▶ **Work order**
Would you return the lines between the one holding "of carcinoma, revealing" and the one holding "staining of unremarkable", inclusive, and only those, exactly as they stand in the listing below?

▶ **Supplied entries**

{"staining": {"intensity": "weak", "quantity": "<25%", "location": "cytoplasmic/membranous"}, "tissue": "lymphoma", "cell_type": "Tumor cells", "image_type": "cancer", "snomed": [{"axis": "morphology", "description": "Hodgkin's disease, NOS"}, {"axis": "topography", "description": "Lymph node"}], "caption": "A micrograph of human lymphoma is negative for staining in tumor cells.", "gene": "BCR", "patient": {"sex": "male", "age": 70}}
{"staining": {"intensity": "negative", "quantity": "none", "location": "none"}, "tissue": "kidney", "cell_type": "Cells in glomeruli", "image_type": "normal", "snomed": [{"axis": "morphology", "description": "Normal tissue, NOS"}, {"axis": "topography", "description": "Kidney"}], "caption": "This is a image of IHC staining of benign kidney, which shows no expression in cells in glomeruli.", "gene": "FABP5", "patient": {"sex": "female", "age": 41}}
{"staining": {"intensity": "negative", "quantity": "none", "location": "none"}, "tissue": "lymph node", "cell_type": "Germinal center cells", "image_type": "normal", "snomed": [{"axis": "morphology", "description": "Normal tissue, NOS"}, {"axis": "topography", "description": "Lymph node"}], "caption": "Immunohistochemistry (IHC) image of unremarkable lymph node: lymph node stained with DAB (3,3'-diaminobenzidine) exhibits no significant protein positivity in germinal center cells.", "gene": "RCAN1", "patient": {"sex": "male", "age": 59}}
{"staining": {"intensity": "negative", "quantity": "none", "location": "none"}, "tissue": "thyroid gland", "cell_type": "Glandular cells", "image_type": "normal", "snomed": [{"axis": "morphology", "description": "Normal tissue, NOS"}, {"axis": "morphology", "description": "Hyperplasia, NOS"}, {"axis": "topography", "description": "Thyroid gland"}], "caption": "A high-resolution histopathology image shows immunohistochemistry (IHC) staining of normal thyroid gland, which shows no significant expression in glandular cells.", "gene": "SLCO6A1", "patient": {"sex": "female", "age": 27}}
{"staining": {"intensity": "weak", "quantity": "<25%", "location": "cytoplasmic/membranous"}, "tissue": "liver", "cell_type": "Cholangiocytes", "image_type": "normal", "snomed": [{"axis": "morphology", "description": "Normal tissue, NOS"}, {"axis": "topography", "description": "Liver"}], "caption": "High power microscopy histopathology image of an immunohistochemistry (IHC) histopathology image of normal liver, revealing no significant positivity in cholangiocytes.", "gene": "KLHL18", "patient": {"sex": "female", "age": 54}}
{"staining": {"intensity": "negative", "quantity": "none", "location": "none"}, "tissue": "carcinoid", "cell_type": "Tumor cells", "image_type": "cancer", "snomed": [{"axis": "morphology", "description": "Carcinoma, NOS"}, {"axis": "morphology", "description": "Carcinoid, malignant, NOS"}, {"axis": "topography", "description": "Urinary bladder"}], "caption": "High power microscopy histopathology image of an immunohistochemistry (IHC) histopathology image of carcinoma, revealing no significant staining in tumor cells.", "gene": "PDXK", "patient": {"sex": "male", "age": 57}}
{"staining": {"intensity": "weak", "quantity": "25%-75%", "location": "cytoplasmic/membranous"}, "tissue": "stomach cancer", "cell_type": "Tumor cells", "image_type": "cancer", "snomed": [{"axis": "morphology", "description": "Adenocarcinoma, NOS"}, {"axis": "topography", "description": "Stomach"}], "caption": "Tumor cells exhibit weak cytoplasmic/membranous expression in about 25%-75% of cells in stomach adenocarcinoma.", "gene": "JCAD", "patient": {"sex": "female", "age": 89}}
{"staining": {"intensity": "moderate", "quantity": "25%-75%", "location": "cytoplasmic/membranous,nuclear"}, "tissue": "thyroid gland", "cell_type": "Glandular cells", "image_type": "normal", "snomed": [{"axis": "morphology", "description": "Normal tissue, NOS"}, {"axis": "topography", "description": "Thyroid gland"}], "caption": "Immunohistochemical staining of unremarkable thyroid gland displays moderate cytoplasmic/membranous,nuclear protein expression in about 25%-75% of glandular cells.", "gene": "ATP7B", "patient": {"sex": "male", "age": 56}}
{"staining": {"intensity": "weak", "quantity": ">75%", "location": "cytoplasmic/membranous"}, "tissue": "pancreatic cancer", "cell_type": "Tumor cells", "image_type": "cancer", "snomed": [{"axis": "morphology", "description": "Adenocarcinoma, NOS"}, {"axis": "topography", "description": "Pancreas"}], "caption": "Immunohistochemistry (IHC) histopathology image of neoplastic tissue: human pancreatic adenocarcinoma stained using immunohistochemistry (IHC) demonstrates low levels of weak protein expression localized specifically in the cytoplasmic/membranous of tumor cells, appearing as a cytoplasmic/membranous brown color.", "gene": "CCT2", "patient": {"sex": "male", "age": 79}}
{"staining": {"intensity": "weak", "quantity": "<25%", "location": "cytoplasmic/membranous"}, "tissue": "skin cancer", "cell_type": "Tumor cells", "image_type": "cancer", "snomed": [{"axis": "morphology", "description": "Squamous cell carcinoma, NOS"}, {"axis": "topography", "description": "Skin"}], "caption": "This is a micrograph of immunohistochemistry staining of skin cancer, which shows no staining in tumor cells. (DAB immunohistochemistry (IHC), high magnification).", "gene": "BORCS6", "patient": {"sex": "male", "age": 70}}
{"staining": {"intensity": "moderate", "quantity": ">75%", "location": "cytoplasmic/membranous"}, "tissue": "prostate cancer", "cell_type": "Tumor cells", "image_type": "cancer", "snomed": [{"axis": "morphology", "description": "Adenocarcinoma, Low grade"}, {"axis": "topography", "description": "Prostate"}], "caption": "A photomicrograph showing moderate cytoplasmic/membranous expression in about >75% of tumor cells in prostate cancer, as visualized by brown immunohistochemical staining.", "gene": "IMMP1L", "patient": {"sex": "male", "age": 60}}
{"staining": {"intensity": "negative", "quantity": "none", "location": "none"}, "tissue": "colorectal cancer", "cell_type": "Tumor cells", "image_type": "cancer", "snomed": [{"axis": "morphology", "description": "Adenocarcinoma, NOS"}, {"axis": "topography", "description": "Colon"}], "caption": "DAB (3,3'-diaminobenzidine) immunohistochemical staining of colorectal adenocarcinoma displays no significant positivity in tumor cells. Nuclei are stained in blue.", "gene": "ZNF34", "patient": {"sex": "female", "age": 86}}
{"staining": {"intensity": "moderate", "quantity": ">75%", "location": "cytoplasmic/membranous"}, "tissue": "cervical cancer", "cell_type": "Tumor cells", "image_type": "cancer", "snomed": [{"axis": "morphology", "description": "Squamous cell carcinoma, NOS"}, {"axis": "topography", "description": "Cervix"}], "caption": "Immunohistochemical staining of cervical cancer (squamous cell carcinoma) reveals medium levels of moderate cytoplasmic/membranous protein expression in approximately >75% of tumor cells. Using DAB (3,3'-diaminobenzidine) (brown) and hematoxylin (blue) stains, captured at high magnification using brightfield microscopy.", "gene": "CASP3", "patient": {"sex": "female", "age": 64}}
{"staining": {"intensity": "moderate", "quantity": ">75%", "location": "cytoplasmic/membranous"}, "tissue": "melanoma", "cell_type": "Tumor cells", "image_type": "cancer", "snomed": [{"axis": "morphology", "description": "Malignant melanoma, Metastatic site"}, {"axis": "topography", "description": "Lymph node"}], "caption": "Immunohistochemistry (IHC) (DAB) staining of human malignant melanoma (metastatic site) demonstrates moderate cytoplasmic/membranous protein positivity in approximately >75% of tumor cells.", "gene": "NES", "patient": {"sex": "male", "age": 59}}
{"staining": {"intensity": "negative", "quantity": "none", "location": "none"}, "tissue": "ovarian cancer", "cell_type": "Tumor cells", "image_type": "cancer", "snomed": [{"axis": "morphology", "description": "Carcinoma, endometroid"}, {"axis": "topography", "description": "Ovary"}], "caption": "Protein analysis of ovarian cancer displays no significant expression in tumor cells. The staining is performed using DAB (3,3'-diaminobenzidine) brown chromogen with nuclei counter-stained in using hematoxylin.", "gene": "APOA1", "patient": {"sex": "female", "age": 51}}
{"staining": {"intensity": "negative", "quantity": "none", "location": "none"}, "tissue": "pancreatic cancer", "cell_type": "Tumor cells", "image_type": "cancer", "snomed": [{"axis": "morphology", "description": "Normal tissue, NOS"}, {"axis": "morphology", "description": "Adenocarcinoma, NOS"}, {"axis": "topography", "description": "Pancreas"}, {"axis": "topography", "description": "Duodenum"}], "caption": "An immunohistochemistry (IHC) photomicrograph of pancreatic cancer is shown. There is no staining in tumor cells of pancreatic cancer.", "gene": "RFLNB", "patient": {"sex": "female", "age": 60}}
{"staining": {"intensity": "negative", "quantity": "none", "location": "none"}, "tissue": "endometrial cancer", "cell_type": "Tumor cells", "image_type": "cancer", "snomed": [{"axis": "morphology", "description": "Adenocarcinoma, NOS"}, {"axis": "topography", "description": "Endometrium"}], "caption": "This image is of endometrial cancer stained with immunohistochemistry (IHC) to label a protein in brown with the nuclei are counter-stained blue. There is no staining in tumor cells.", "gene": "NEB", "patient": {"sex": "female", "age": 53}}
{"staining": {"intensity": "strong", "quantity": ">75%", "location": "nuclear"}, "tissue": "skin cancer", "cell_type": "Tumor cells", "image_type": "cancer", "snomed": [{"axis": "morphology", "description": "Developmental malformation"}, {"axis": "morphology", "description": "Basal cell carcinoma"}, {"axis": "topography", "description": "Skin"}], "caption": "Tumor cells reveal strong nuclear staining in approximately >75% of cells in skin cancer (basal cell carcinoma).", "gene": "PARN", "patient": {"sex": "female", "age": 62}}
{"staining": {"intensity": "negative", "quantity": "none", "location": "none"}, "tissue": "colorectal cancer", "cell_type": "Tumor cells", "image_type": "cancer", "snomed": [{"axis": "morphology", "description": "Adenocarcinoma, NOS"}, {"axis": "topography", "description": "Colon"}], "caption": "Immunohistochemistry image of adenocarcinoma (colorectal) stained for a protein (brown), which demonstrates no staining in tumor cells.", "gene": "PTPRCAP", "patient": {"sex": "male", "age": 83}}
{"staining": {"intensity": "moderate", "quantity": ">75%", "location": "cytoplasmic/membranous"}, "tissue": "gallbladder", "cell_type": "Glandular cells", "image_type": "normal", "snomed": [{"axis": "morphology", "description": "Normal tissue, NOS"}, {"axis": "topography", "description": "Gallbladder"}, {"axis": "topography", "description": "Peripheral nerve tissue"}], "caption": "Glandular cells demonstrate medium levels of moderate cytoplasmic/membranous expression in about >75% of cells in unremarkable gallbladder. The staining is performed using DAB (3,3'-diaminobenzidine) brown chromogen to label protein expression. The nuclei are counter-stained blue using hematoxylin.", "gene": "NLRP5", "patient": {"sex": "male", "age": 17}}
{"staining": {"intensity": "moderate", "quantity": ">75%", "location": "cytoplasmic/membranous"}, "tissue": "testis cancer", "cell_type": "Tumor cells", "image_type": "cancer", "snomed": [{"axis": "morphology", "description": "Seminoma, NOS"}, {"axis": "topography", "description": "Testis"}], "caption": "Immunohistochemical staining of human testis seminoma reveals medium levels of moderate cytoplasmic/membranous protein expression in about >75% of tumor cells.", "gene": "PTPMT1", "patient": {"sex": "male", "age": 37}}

▶ **Written answer**
{"staining": {"intensity": "negative", "quantity": "none", "location": "none"}, "tissue": "carcinoid", "cell_type": "Tumor cells", "image_type": "cancer", "snomed": [{"axis": "morphology", "description": "Carcinoma, NOS"}, {"axis": "morphology", "description": "Carcinoid, malignant, NOS"}, {"axis": "topography", "description": "Urinary bladder"}], "caption": "High power microscopy histopathology image of an immunohistochemistry (IHC) histopathology image of carcinoma, revealing no significant staining in tumor cells.", "gene": "PDXK", "patient": {"sex": "male", "age": 57}}
{"staining": {"intensity": "weak", "quantity": "25%-75%", "location": "cytoplasmic/membranous"}, "tissue": "stomach cancer", "cell_type": "Tumor cells", "image_type": "cancer", "snomed": [{"axis": "morphology", "description": "Adenocarcinoma, NOS"}, {"axis": "topography", "description": "Stomach"}], "caption": "Tumor cells exhibit weak cytoplasmic/membranous expression in about 25%-75% of cells in stomach adenocarcinoma.", "gene": "JCAD", "patient": {"sex": "female", "age": 89}}
{"staining": {"intensity": "moderate", "quantity": "25%-75%", "location": "cytoplasmic/membranous,nuclear"}, "tissue": "thyroid gland", "cell_type": "Glandular cells", "image_type": "normal", "snomed": [{"axis": "morphology", "description": "Normal tissue, NOS"}, {"axis": "topography", "description": "Thyroid gland"}], "caption": "Immunohistochemical staining of unremarkable thyroid gland displays moderate cytoplasmic/membranous,nuclear protein expression in about 25%-75% of glandular cells.", "gene": "ATP7B", "patient": {"sex": "male", "age": 56}}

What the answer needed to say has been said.